Although The Only Good Indians largely draws on Native American life on reservations, this book stands on its own as a model of horror writing rather than merely a window into Native life. Jones’ vast experience and success with horror writing is exemplified in this novel. The Only Good Indians will leave you disturbed, reconsidering how you walk through the world and wondering if some karmic justice is lurking just out of arm’s reach.
After participating in a Q&A with Brice’s Living Writer’s class, Jones did a public reading and answered visitors’ questions in Love Auditorium in Olin Hall. Instead of reading from The Only Good Indians, Jones chose to treat listeners to a short story entitled Attack of the 50 Foot Indian.
“I’ve got some stories I can read to you all that feel like sure things — one of them is a zombie story, one of them is a cannibalism story — I’ve always got those and they’re fun for me anyways, but I think I might try to read something that has a chance of failing, that feels like a gamble,” Jones said at the reading.
The story enraptured the audience, who listened with bated breath as his words painted a picture of a 50-foot-tall Native American man and a city’s attempt to contain him. This novel integrates darkness, humor and the supernatural to create an intoxicating story that forced readers to reconsider their relationships with their environment and fellow man.
While answering visitors’ questions, Jones’ sense of humor shone through. He cracked jokes with the crowd, setting off peals of good-hearted laughter when he asked with complete seriousness who Harry Styles is. He even displayed even more of his impressive writing range and read a short comedy story he wrote about a son’s relationship with his father as told from his hilariously grotesque memory of his father’s nipple getting accidentally cut off.

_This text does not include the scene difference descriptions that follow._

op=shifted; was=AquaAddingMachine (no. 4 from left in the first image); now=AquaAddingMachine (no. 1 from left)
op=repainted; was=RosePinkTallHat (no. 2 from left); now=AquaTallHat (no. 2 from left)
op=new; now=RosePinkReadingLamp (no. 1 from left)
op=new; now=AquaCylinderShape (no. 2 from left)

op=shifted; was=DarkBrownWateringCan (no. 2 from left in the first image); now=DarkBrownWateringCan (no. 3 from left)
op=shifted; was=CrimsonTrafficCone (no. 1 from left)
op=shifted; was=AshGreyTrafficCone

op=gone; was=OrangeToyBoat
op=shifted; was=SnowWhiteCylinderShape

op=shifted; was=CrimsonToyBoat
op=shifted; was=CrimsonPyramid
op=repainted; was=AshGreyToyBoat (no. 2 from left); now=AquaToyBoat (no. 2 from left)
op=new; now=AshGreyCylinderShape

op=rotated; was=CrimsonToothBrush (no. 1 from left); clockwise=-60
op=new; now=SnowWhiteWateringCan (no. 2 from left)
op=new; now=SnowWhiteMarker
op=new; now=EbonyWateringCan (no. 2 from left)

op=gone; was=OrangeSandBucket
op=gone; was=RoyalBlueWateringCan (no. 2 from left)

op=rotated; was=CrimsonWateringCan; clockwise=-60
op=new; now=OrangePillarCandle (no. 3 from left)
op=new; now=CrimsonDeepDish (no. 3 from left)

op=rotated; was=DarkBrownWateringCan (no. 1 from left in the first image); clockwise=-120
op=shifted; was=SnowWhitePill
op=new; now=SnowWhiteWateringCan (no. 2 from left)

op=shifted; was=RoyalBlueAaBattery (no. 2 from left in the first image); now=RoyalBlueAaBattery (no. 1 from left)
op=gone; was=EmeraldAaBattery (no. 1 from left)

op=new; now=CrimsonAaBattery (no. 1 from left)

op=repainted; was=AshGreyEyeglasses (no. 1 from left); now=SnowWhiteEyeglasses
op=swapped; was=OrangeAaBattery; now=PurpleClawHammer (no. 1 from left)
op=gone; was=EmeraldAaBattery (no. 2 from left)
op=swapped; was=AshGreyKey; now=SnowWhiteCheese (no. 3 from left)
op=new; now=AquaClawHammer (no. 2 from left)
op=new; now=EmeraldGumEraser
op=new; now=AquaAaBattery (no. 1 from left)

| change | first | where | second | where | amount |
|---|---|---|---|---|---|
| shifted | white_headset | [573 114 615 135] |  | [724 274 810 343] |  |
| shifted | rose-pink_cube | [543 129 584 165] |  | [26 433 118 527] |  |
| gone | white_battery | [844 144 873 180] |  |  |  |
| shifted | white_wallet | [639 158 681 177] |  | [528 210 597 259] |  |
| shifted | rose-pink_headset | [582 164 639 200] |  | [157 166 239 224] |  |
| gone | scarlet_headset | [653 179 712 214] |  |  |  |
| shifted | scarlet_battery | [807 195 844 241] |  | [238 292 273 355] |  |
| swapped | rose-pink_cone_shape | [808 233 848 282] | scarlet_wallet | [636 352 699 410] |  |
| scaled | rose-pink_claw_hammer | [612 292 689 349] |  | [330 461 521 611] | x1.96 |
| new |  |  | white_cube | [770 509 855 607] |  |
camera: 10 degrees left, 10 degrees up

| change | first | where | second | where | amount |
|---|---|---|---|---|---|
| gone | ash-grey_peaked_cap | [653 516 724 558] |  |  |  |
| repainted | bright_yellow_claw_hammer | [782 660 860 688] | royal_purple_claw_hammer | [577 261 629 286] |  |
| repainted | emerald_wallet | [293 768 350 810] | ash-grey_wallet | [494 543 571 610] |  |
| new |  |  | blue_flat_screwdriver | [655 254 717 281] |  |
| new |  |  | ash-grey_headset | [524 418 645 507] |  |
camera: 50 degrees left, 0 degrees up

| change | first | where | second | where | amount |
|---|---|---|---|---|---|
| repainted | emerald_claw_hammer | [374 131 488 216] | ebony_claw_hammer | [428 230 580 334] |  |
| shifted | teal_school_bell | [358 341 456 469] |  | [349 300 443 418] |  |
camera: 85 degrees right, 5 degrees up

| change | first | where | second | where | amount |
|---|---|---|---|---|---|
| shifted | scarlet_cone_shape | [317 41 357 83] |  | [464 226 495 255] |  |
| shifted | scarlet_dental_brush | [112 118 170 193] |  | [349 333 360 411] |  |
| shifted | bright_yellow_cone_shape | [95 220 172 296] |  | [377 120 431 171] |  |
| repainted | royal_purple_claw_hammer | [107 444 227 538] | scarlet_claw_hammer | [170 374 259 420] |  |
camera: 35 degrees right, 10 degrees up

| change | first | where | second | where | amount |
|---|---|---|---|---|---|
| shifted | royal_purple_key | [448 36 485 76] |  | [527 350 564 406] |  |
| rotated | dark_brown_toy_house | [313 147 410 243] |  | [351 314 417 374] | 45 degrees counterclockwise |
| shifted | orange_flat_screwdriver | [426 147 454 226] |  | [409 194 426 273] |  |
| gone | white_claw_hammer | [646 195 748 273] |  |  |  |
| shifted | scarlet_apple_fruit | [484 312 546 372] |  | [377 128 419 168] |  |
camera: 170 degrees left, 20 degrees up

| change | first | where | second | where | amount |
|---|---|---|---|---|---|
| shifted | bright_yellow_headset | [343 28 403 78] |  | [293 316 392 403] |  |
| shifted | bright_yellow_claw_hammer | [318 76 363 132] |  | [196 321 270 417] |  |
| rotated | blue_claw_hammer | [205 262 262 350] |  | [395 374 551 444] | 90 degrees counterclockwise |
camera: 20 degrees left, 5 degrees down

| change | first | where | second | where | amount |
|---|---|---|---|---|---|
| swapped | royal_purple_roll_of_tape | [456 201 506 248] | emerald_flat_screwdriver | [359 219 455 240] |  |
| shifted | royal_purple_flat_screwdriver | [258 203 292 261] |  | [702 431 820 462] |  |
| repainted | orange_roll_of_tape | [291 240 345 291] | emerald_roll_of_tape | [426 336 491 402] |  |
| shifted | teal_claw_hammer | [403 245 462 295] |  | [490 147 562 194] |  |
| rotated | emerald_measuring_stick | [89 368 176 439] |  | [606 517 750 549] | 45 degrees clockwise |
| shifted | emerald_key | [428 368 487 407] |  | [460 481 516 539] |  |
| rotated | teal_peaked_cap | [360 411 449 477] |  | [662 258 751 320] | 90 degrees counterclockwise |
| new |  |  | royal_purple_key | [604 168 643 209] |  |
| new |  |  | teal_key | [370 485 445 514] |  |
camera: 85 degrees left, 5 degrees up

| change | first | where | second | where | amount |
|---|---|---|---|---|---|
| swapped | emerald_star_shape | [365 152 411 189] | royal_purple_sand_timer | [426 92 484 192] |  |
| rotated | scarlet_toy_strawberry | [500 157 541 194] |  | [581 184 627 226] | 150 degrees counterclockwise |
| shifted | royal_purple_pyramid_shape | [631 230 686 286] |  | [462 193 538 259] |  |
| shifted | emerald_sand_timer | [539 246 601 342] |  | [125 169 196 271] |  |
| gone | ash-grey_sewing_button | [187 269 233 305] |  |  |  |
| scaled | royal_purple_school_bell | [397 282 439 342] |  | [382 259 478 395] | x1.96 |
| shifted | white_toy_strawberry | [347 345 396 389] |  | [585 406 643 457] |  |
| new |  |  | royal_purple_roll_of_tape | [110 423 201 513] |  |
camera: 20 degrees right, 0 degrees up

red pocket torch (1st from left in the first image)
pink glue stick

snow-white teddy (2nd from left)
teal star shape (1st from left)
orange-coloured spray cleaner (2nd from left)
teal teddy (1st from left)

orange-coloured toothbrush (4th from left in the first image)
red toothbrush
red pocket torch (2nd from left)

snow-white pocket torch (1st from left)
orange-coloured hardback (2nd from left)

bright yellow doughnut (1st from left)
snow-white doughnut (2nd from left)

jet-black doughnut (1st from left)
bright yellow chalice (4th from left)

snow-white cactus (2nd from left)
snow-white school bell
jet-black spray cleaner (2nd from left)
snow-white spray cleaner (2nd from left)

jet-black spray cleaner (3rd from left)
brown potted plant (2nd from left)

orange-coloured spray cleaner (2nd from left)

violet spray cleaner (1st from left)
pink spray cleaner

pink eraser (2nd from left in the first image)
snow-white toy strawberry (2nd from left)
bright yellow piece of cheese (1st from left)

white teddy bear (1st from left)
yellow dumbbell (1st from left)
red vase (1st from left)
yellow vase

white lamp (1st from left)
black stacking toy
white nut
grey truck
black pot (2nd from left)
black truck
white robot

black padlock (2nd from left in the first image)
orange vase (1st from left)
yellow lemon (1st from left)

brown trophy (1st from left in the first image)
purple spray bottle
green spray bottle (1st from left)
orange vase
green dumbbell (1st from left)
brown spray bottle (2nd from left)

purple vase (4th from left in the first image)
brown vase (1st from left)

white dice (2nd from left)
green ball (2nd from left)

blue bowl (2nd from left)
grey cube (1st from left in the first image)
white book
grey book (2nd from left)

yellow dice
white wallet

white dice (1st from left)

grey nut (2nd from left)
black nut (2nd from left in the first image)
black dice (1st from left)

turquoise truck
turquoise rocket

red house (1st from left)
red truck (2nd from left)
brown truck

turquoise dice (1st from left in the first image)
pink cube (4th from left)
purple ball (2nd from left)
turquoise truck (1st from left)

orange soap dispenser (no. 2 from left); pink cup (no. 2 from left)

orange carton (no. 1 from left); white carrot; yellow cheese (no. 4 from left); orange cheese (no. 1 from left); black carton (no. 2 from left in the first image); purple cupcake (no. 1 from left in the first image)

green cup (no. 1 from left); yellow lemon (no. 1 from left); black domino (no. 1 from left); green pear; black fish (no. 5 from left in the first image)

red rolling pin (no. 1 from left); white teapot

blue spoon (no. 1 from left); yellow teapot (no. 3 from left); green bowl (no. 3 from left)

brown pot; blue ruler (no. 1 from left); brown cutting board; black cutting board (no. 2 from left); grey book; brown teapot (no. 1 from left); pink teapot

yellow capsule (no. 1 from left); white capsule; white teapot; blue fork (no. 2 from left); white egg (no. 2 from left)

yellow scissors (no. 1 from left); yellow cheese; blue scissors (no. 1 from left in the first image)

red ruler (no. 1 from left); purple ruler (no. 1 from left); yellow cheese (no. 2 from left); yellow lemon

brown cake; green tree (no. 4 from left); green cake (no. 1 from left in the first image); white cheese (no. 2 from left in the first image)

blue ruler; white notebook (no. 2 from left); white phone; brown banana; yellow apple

“The Only Good Indians was so graphic and gruesome and filled with themes of the supernatural and nature’s vengeance, so it was a pleasant surprise to see how cheerful and funny he was off the page and get to hear this funny little story,” senior Alyson Brusie, a student in the Living Writers course, said.
Visitors were able to understand the mind behind the masterpiece of The Only Good Indians as Jones answered questions and read some of his other work. Jones described the intuitive nature of his writing process, telling the audience that he wrote The Only Good Indians in only five weeks and wrote The 50 Foot Indian while killing time at a laundromat. Jones’ visit left listeners smiling from his jovial demeanor and quick wit, while also reflective of how nature, redemption, justice and revenge were communicated through the vehicle of horror in this mind-twisting novel.